The dataset includes airline reviews scrapped from Twitter. People have tweeted positive, negative and neutral tweets on airlines. This project analyse the sentiments of the tweets using Term frequency - Inverse Document Frequency. First, the tweets are preprocessed such as removal of hyperlinks, URLs, mentions(@), hashtags (#), emojies etc. Tweets undergo stopword removal, lemmatization and tokenization. A Document Term Matrix is created using Term frequency - Inverse Document Frequency Vectorizer. The matrix, retweet feature along with class labels are fed into Machine Learning classifier. Classifier such as Decision Tree, Random Forest, k-Support Vector Machine and k- Nearest Neighbours are trained to predict accurate sentiments. The models are trained and tested k-Fold times ( k = 5 ).
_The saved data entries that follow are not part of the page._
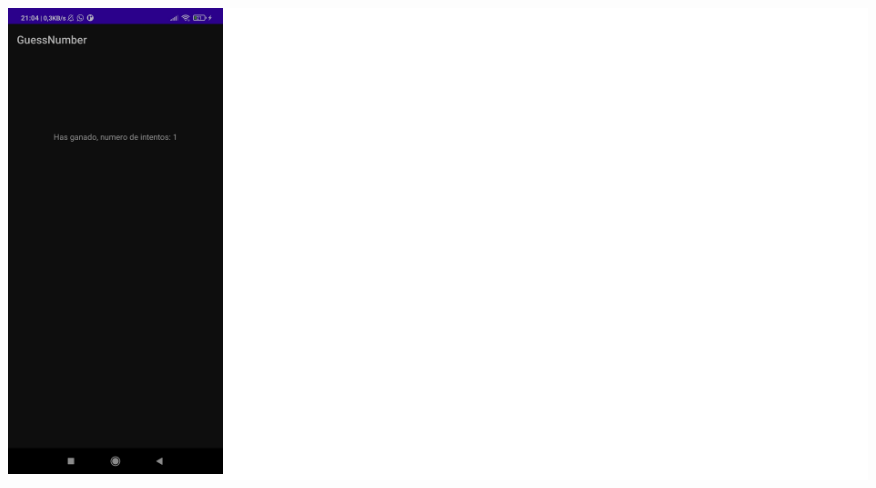 <img src="https://github.com/JoseMiGN/GuessNumber/blob/master/img/Proyecto_Finalizado_3.jpg" width="25%">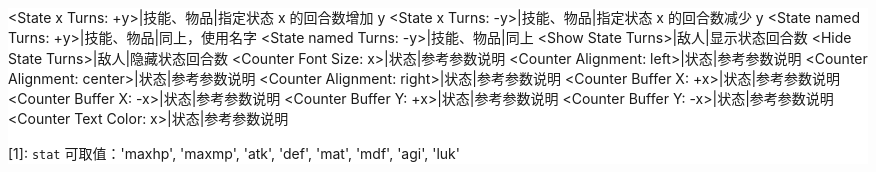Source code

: &lt;State x Turns: +y>|技能、物品|指定状态 x 的回合数增加 y
&lt;State x Turns: -y>|技能、物品|指定状态 x 的回合数减少 y
&lt;State named Turns: +y>|技能、物品|同上，使用名字
&lt;State named Turns: -y>|技能、物品|同上
&lt;Show State Turns>|敌人|显示状态回合数
&lt;Hide State Turns>|敌人|隐藏状态回合数
&lt;Counter Font Size: x>|状态|参考参数说明
&lt;Counter Alignment: left>|状态|参考参数说明
&lt;Counter Alignment: center>|状态|参考参数说明
&lt;Counter Alignment: right>|状态|参考参数说明
&lt;Counter Buffer X: +x>|状态|参考参数说明
&lt;Counter Buffer X: -x>|状态|参考参数说明
&lt;Counter Buffer Y: +x>|状态|参考参数说明
&lt;Counter Buffer Y: -x>|状态|参考参数说明
&lt;Counter Text Color: x>|状态|参考参数说明

\[1]: `stat` 可取值：'maxhp', 'maxmp', 'atk', 'def', 'mat', 'mdf', 'agi', 'luk'
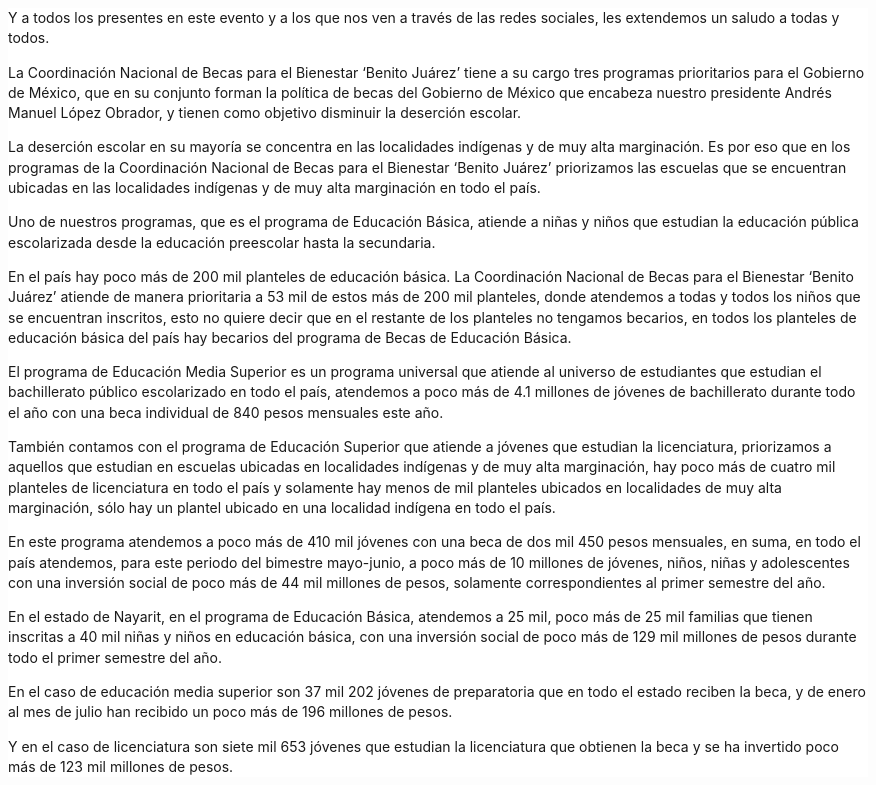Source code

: Y a todos los presentes en este evento y a los que nos ven a través de las
redes sociales, les extendemos un saludo a todas y todos.

La Coordinación Nacional de Becas para el Bienestar ‘Benito Juárez’ tiene a su
cargo tres programas prioritarios para el Gobierno de México, que en su
conjunto forman la política de becas del Gobierno de México que encabeza
nuestro presidente Andrés Manuel López Obrador, y tienen como objetivo
disminuir la deserción escolar.

La deserción escolar en su mayoría se concentra en las localidades indígenas y
de muy alta marginación. Es por eso que en los programas de la Coordinación
Nacional de Becas para el Bienestar ‘Benito Juárez’ priorizamos las escuelas
que se encuentran ubicadas en las localidades indígenas y de muy alta
marginación en todo el país.

Uno de nuestros programas, que es el programa de Educación Básica, atiende a
niñas y niños que estudian la educación pública escolarizada desde la
educación preescolar hasta la secundaria.

En el país hay poco más de 200 mil planteles de educación básica. La
Coordinación Nacional de Becas para el Bienestar ‘Benito Juárez’ atiende de
manera prioritaria a 53 mil de estos más de 200 mil planteles, donde atendemos
a todas y todos los niños que se encuentran inscritos, esto no quiere decir
que en el restante de los planteles no tengamos becarios, en todos los
planteles de educación básica del país hay becarios del programa de Becas de
Educación Básica.

El programa de Educación Media Superior es un programa universal que atiende
al universo de estudiantes que estudian el bachillerato público escolarizado
en todo el país, atendemos a poco más de 4.1 millones de jóvenes de
bachillerato durante todo el año con una beca individual de 840 pesos
mensuales este año.

También contamos con el programa de Educación Superior que atiende a jóvenes
que estudian la licenciatura, priorizamos a aquellos que estudian en escuelas
ubicadas en localidades indígenas y de muy alta marginación, hay poco más de
cuatro mil planteles de licenciatura en todo el país y solamente hay menos de
mil planteles ubicados en localidades de muy alta marginación, sólo hay un
plantel ubicado en una localidad indígena en todo el país.

En este programa atendemos a poco más de 410 mil jóvenes con una beca de dos
mil 450 pesos mensuales, en suma, en todo el país atendemos, para este periodo
del bimestre mayo-junio, a poco más de 10 millones de jóvenes, niños, niñas y
adolescentes con una inversión social de poco más de 44 mil millones de pesos,
solamente correspondientes al primer semestre del año.

En el estado de Nayarit, en el programa de Educación Básica, atendemos a 25
mil, poco más de 25 mil familias que tienen inscritas a 40 mil niñas y niños
en educación básica, con una inversión social de poco más de 129 mil millones
de pesos durante todo el primer semestre del año.

En el caso de educación media superior son 37 mil 202 jóvenes de preparatoria
que en todo el estado reciben la beca, y de enero al mes de julio han recibido
un poco más de 196 millones de pesos.

Y en el caso de licenciatura son siete mil 653 jóvenes que estudian la
licenciatura que obtienen la beca y se ha invertido poco más de 123 mil
millones de pesos.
Performance is evaluated using Average Accuracy, Average Precision, Average Recall and F-Score across all k-Folds.
Average Accuracy:
Decision Tree Claasifier : 67.46 %
Random Forest Classifier: 73.04 %
Kernal-Support Vector Machine: 71.67 %
K-Nearest Neighbour: 60.54%
Clearly, Random Forest predicts better accurate results than other machine learning classifiers. k-Nearest Neighbour predict least accurate results.